Objective: To determine the panoramic radiographic distance from the mandibular third molar tooth to the inferior alveolar canal.
Study design: Five hundred sixty mandibular third molars were evaluated by panoramic radiography. The teeth were grouped into erupted vs unerupted and further subdivided by tooth angulation. The distance from the most inferior aspect of the mandibular third molar tooth to the superior border of the inferior alveolar canal was measured with digital calipers. A t test was performed to compare erupted and unerupted teeth, and ANOVA was used to determine if a significant difference exists based upon tooth angulation. A record review was performed to assess the incidence of inferior alveolar nerve paresthesia based upon measured distances.
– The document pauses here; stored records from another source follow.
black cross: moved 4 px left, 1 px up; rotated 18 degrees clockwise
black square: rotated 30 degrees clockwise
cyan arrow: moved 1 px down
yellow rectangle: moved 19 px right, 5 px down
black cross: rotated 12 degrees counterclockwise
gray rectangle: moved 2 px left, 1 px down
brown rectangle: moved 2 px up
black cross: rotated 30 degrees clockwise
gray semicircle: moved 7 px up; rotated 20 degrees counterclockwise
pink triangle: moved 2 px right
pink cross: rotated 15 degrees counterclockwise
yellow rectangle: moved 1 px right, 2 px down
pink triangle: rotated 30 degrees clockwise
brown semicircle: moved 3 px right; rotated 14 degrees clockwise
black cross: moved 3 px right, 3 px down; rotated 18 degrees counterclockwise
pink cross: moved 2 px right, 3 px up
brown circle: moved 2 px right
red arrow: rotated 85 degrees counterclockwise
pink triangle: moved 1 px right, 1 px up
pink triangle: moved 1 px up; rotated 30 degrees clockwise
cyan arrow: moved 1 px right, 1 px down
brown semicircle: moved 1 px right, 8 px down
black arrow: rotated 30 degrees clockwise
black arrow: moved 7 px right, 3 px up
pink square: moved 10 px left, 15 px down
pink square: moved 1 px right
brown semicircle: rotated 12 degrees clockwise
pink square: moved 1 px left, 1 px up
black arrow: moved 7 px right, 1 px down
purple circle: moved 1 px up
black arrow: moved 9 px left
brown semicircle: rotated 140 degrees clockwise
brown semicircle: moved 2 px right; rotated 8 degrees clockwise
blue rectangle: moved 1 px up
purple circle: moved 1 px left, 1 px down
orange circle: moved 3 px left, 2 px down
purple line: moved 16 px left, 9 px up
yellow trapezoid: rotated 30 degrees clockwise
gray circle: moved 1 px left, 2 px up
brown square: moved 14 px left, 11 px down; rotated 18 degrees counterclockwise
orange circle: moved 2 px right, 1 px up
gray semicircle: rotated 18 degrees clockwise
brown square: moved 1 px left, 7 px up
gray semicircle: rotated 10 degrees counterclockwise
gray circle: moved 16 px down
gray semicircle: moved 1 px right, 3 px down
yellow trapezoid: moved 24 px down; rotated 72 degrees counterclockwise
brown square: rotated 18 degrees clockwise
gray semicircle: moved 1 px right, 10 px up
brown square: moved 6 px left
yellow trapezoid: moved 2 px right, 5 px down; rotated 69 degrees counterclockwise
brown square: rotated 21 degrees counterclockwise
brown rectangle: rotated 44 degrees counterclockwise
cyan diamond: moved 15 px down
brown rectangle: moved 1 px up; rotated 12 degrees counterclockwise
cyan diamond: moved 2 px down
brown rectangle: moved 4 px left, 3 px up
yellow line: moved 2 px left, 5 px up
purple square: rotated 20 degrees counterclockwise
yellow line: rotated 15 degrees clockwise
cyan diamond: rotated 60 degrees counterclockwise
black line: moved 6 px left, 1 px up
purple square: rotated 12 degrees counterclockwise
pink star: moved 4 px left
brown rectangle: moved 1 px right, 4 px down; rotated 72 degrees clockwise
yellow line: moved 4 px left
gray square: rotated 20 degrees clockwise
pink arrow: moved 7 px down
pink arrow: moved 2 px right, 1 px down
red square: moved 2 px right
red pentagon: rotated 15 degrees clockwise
Results: The mean distance from erupted mandibular third molar teeth to the inferior alveolar canal is 0.88 mm. This distance was significantly different from unerupted teeth (P=.002). The mean values for unerupted teeth indicated that the most inferior portion of all teeth measured was below the superior border of the canal (negative values) as follows: mesioangular (-0.97 mm), vertical (-0.61 mm), distoangular (-0.31 mm), and horizontal (-0.24 mm). The position of mesioangular impactions were significantly different than all other impaction groups (P=.0125). The incidence of inferior alveolar nerve paresthesia was 3.33% (18/541), most commonly associated with mesioangular impactions (-0.66 mm) in female patients.
Conclusions: Unerupted mandibular third molar teeth are closer to the inferior alveolar canal than are erupted teeth. Mesioangular mandibular third molar impactions are most closely positioned to the inferior alveolar canal, and this may represent an independent risk factor for postoperative paresthesia.